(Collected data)
▽

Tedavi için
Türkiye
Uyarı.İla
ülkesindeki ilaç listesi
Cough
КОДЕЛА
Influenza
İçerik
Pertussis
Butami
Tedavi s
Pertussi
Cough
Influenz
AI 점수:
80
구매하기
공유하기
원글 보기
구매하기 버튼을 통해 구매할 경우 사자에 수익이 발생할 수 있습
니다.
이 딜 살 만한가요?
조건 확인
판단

△
▽

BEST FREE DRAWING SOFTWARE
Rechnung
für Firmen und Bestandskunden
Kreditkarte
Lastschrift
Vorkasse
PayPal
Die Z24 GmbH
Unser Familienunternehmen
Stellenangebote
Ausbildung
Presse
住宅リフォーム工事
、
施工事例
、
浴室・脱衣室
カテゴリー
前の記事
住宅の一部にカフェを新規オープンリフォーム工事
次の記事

△
▽

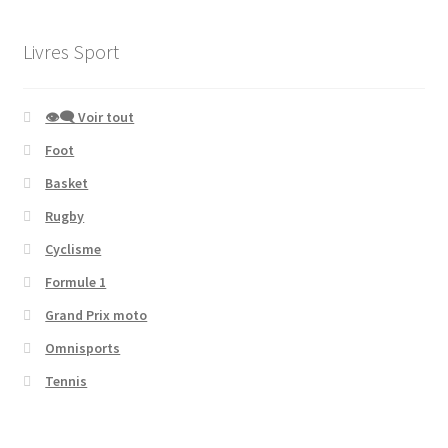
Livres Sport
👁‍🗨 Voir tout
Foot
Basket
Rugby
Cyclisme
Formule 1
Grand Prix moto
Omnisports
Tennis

△

**REQUEST:** Go through the data above and copy each line in which "구매하기" appears.

**THE ANSWER:**
구매하기
구매하기 버튼을 통해 구매할 경우 사자에 수익이 발생할 수 있습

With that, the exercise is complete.